NEW YORK (TheStreet) -- Today Janet Yellen is learning the difference between being the Fed's No. 2 and putative No. 1. Where a year ago she had a pen, and an audience of hundreds, now she has a megaphone and an audience of millions.
In her first statement before today's Senate hearing on her nomination, Yellen defended the policies of her predecessor, Ben Bernanke, adding that unemployment is still too high and inflation remains low.
So what happens next?
There were lots of theories before the hearing as to how things might go. Most involved questions about the Federal Reserve's Quantitative Easing policy, and its regulation of big banks.
But here's a question I haven't seen asked. Is Yellen going to play offense or defense? Her statement indicated she could go either way. What she gave in answer to questions was Bernanke's policy, but in plain English.
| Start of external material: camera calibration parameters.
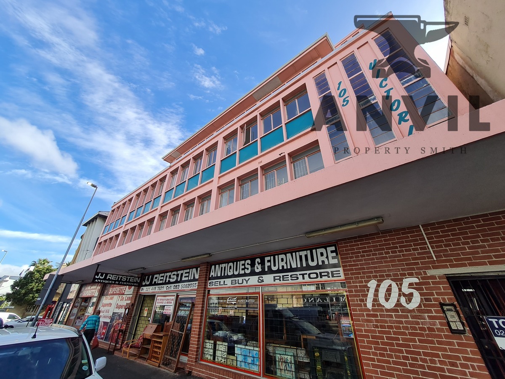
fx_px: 190
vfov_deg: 89.9
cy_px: 190
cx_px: 252
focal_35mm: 13
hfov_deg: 106.2
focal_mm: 1.74
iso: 50
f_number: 2.2
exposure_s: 1/622
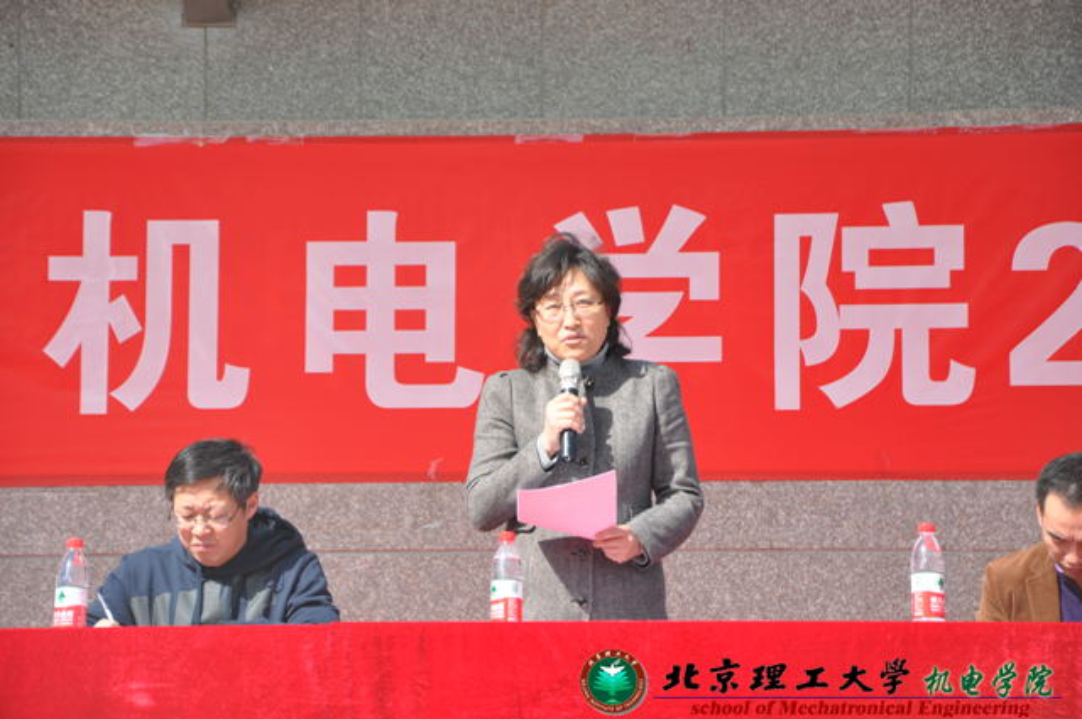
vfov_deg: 8.7
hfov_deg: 13.1
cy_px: 360
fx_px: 4728
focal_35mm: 158
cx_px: 541
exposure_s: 1/350
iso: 250
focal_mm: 105
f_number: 9.5
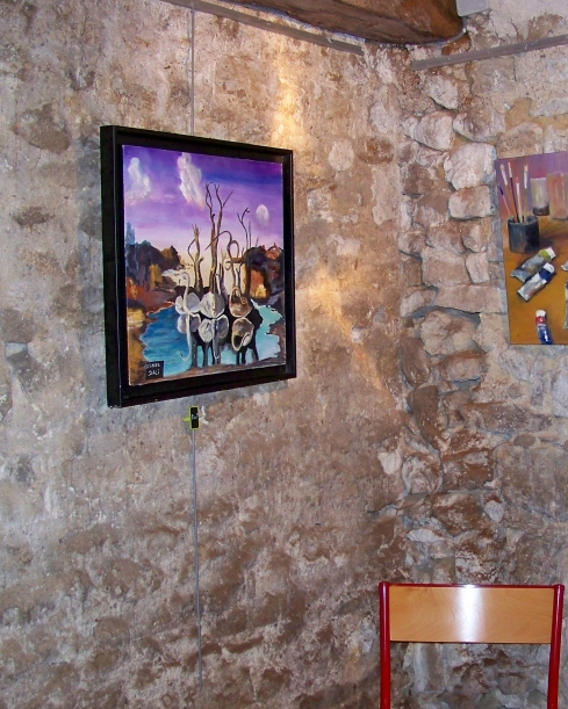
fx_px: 1134
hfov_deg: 27.8
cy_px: 433
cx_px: 404
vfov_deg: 34.6
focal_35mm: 54
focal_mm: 5.85
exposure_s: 1/30
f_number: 2.8
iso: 200
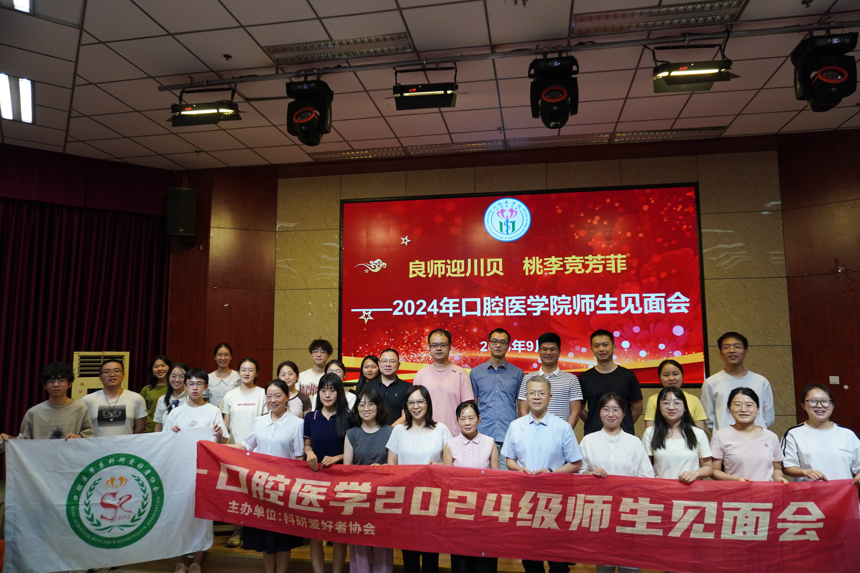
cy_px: 286
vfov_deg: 53.1
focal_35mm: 24
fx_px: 573
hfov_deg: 73.7
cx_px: 430
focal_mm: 16
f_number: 3.5
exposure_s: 1/30
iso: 250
Several Republicans, like Idaho Sen. Mike Crapo, were ready with demands that Quantitative Easing stop because it supposedly causes inflation.
In response Yellen said the Federal Open Market Committee looks at the risks of QE at every meeting, that it increasingly focuses on risks of asset bubbles, but has not yet seen evidence of them.
The discussion of QE could easily have put Yellen on the defensive. She defended it vigorously.
"When we initiated this program, the unemployment rate was 8.1%," she noted, and it's now at 7.3%. "At each meeting we are attempting to assess whether we've seen progress in the labor market. What the committee is looking for is continued progress." When critics of QE pointed to the stock market, Yellen pointed to better housing prices creating a wealth effect that is helping recovery.
When Sen. Pat Toomey (R-PA) asked, "what happens when this morphine drip ends?" she did not back down, either. "Lower rates hurt savers, that's absolutely true, but I would argue that we can't have normal rates unless the economy is normal," she said.
Yellen also faces critics who want to know how she'll handle "too big to fail," a new mandate created by the Dodd-Frank law. This criticism is expressed best, I think, by our own William Inman.
"Bernanke leaves one giant gap in his resume, namely the failure of the Fed under his leadership to impose tougher standards on large banks and institutions," Inman writes.
Yellen's initial answers, in response to questions from Sen. Richard Shelby (R-ALA), indicated support for Basel III, the rules requiring big banks to hold more capital. "Those banks whose actions can create financial stress will be asked to hold more capital," she told him. As she later told Sen. David Vitter (R-LA), the Fed believes in a "belt and suspenders approach" to regulating big banks, with multiple safeguards in place.
Later, in response to a question from Sen. Sherrod Brown (D-Ohio), she condemned Too Big To Fail and said the Dodd-Frank law gives her tools to address it. "Dodd-Frank put in place an agenda that, as we complete it, should make a meaningful difference," she said, adding she will also work with foreign regulators to increase capital requirements on big banks.
In response to Sen. Elizabeth Warren (D-MA), who wanted the Federal Reserve to focus more on supervision and regulation, Yellen defended her board, but insisted that supervision will be more immediate and regulation more stringent under her leadership.
"We've learned a lot about supervision" since the crash, she said. "One of our top priorities is ramping up our monitoring of the financial system as a whole to detect financial stability risks. We didn't do that before the crisis and missed some important linkages." Sen. Warren seemed to like the answer.
Most Federal Reserve chairs tend to be oracles. Ben Bernanke, despite his Washington reputation for straight talk, was still seen as opaque by ordinary people. He never wanted to rock the congressional boat any more than was necessary for him to do his job.
In her first test before Congress, Yellen seemed to favor straight talk, rather than remain a distant and imposing figure, understood only by experts. When punched hard by Congress, she punched back.